Split into several volumes, the mass of the museum is grouped around a central atrium with a glass roof. Here an open zigzag stairway made of wood, stands like an abstract sculpture in the open space. The main exhibition space is places at the ground floor around the central court. On the first floor an internal circulation around the atrium links several smaller units and open courts for special exhibitions and events. The reference of the figure-ground texture of the old town can be seen in the relationship of court and building mass. The different parts of the building are sensibly turned to their neighbouring building. This has the effect that the rectangular boxes slightly interact with the urban structure. To honour the old gingko tree on the public plaza in front of the museum, a reflection pool on the second floor mirrors the tree into the space of the museum. The white washed walls of the building are a reference to the traditional local architectural style. The huge glass fronts on the second floor open the building to the surrounding and invite the people for a visit. The interconnected interior space gets its daylight from those huge openings. Whereas the buildings on the first floor is rather closed to the outside, in order to get the most space for the placement of paintings, the opening on the second floor, work in two ways: first they give daylight to the interior space and second they open the building to the passers-by.
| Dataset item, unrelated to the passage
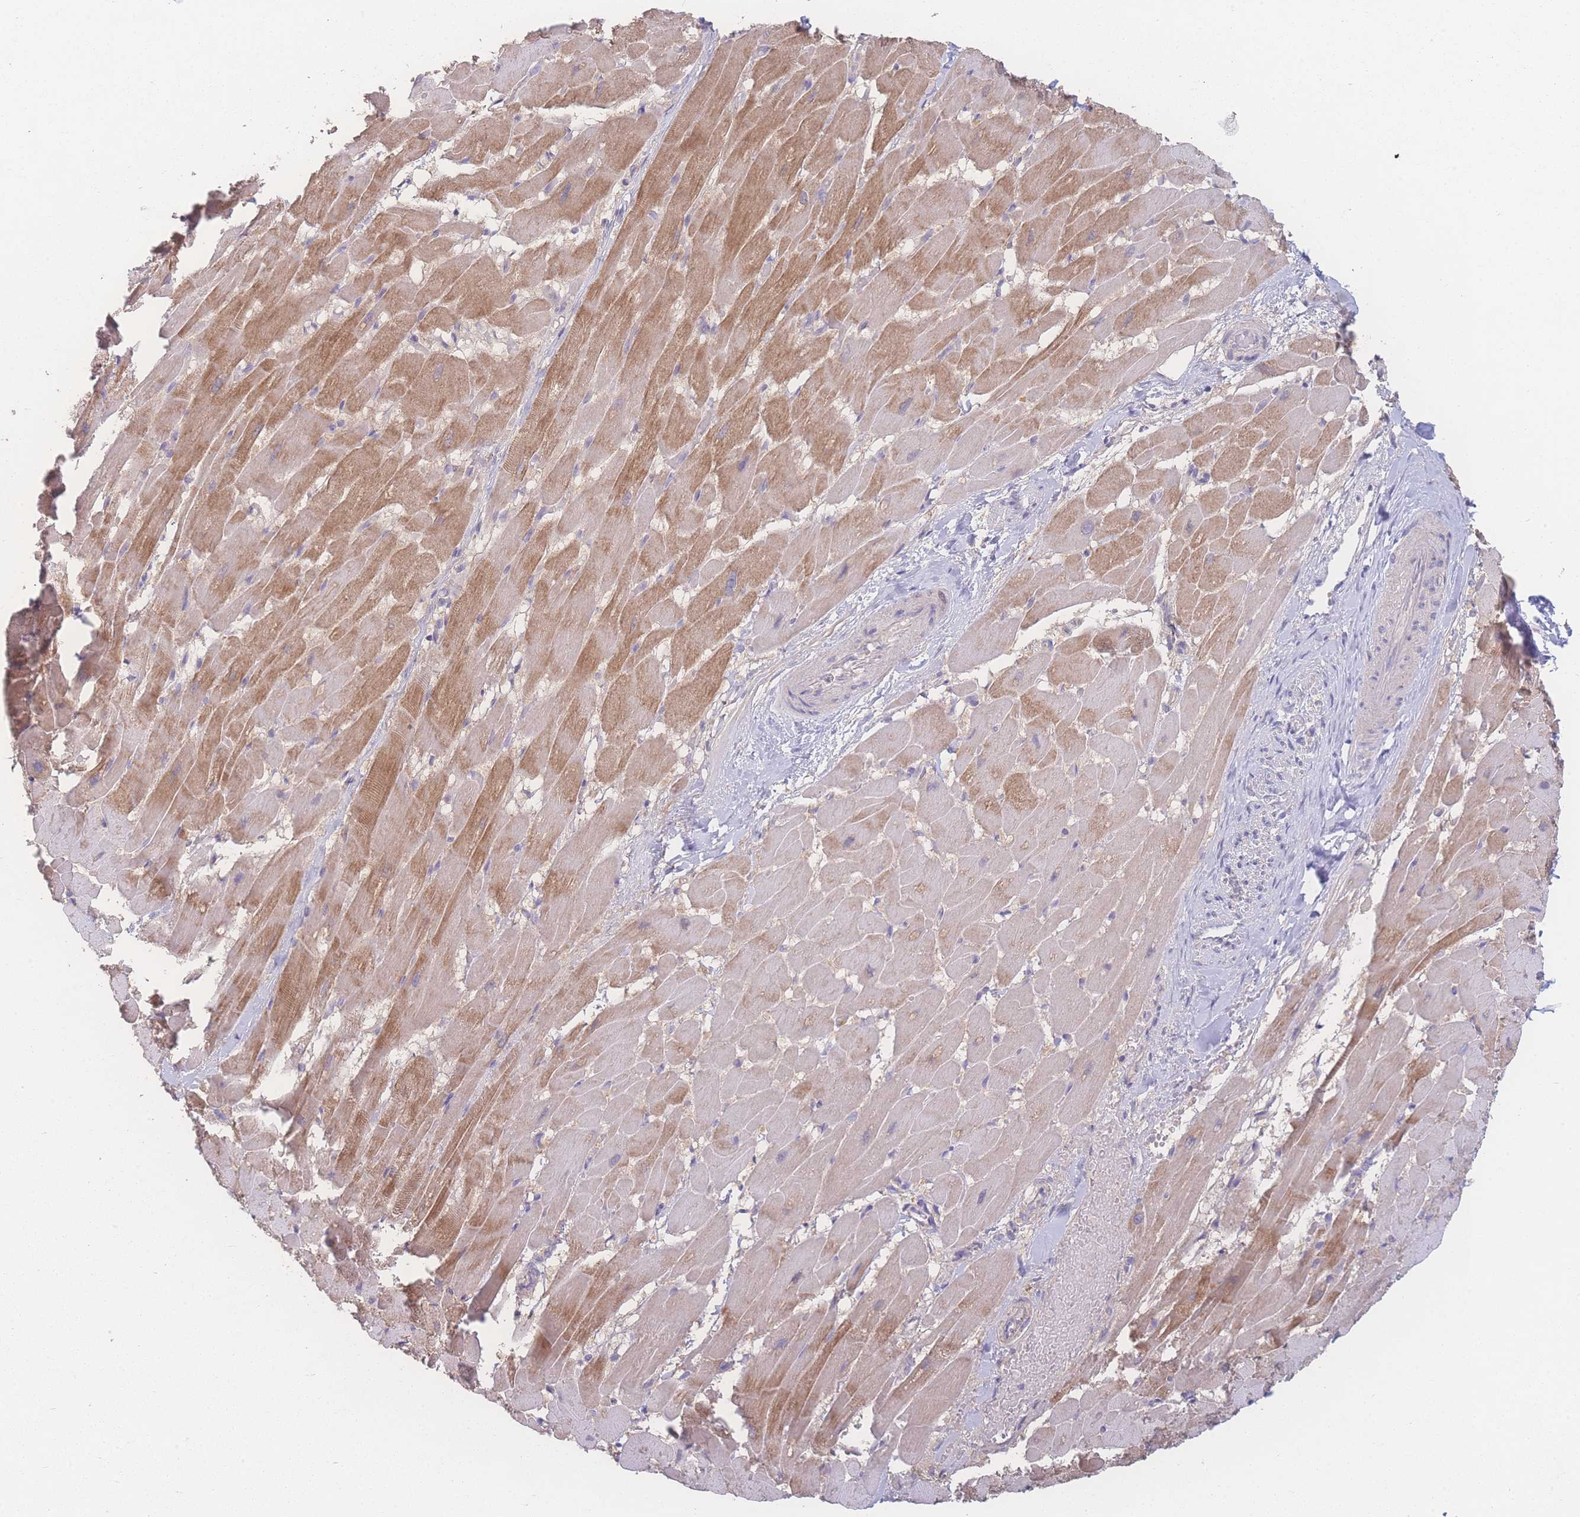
{"staining": {"intensity": "moderate", "quantity": ">75%", "location": "cytoplasmic/membranous"}, "tissue": "heart muscle", "cell_type": "Cardiomyocytes", "image_type": "normal", "snomed": [{"axis": "morphology", "description": "Normal tissue, NOS"}, {"axis": "topography", "description": "Heart"}], "caption": "A high-resolution micrograph shows immunohistochemistry staining of unremarkable heart muscle, which displays moderate cytoplasmic/membranous positivity in about >75% of cardiomyocytes.", "gene": "GIPR", "patient": {"sex": "male", "age": 37}}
The museum fits in scale and materiality perfect into the surrounding and testifies that a renewal of traditional values is possible with contemporary method and material. By avoiding usual attributes of “Chinese-ness”, like turned eaves and decorative applications, the concentration goes to deeper values, like space, light and materiality. As a place for cultural activities, the new Museum for Humanities and Arts gives a perfect place for cultural activities, hopefully far beyond the context of mere tourist interest. To renew a canal town like Zhujiajiao, the museum can only be seen as a starting point and further urban and architectural interventions are needed, before an active urban live can recreate a contemporary urban culture based on the interest of tourists and inhabitants.